Data records:
○ ○ ○ ○
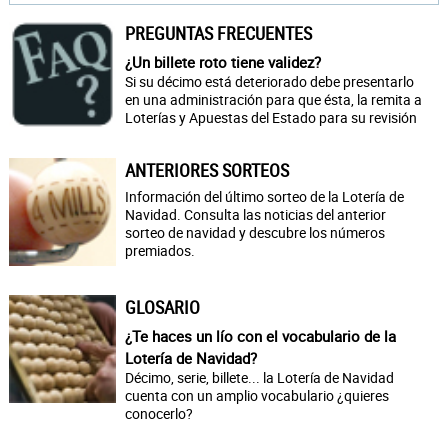
PREGUNTAS FRECUENTES
¿Un billete roto tiene validez?
Si su décimo está deteriorado debe presentarlo
en una administración para que ésta, la remita a
Loterías y Apuestas del Estado para su revisión
ANTERIORES SORTEOS
Información del último sorteo de la Lotería de
Navidad. Consulta las noticias del anterior
sorteo de navidad y descubre los números
premiados.
GLOSARIO
¿Te haces un lío con el vocabulario de la
Lotería de Navidad?
Décimo, serie, billete... la Lotería de Navidad
cuenta con un amplio vocabulario ¿quieres
conocerlo?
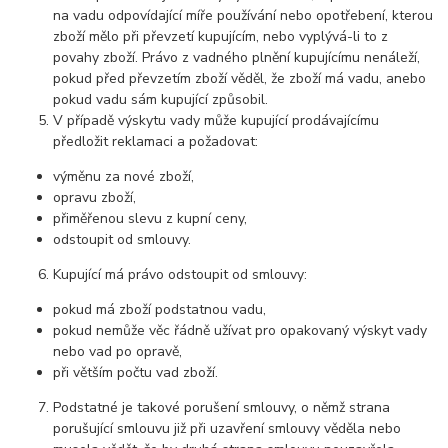
na vadu odpovídající míře používání nebo opotřebení, kterou
zboží mělo při převzetí kupujícím, nebo vyplývá-li to z
povahy zboží. Právo z vadného plnění kupujícímu nenáleží,
pokud před převzetím zboží věděl, že zboží má vadu, anebo
pokud vadu sám kupující způsobil.
V případě výskytu vady může kupující prodávajícímu
předložit reklamaci a požadovat:
výměnu za nové zboží,
opravu zboží,
přiměřenou slevu z kupní ceny,
odstoupit od smlouvy.
Kupující má právo odstoupit od smlouvy:
pokud má zboží podstatnou vadu,
pokud nemůže věc řádně užívat pro opakovaný výskyt vady
nebo vad po opravě,
při větším počtu vad zboží.
Podstatné je takové porušení smlouvy, o němž strana
porušující smlouvu již při uzavření smlouvy věděla nebo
○ ○ ○ ○
Skip every image and output the remaining records exactly.

Exercise result:
PREGUNTAS FRECUENTES
¿Un billete roto tiene validez?
Si su décimo está deteriorado debe presentarlo
en una administración para que ésta, la remita a
Loterías y Apuestas del Estado para su revisión
ANTERIORES SORTEOS
Información del último sorteo de la Lotería de
Navidad. Consulta las noticias del anterior
sorteo de navidad y descubre los números
premiados.
GLOSARIO
¿Te haces un lío con el vocabulario de la
Lotería de Navidad?
Décimo, serie, billete... la Lotería de Navidad
cuenta con un amplio vocabulario ¿quieres
conocerlo?
na vadu odpovídající míře používání nebo opotřebení, kterou
zboží mělo při převzetí kupujícím, nebo vyplývá-li to z
povahy zboží. Právo z vadného plnění kupujícímu nenáleží,
pokud před převzetím zboží věděl, že zboží má vadu, anebo
pokud vadu sám kupující způsobil.
V případě výskytu vady může kupující prodávajícímu
předložit reklamaci a požadovat:
výměnu za nové zboží,
opravu zboží,
přiměřenou slevu z kupní ceny,
odstoupit od smlouvy.
Kupující má právo odstoupit od smlouvy:
pokud má zboží podstatnou vadu,
pokud nemůže věc řádně užívat pro opakovaný výskyt vady
nebo vad po opravě,
při větším počtu vad zboží.
Podstatné je takové porušení smlouvy, o němž strana
porušující smlouvu již při uzavření smlouvy věděla nebo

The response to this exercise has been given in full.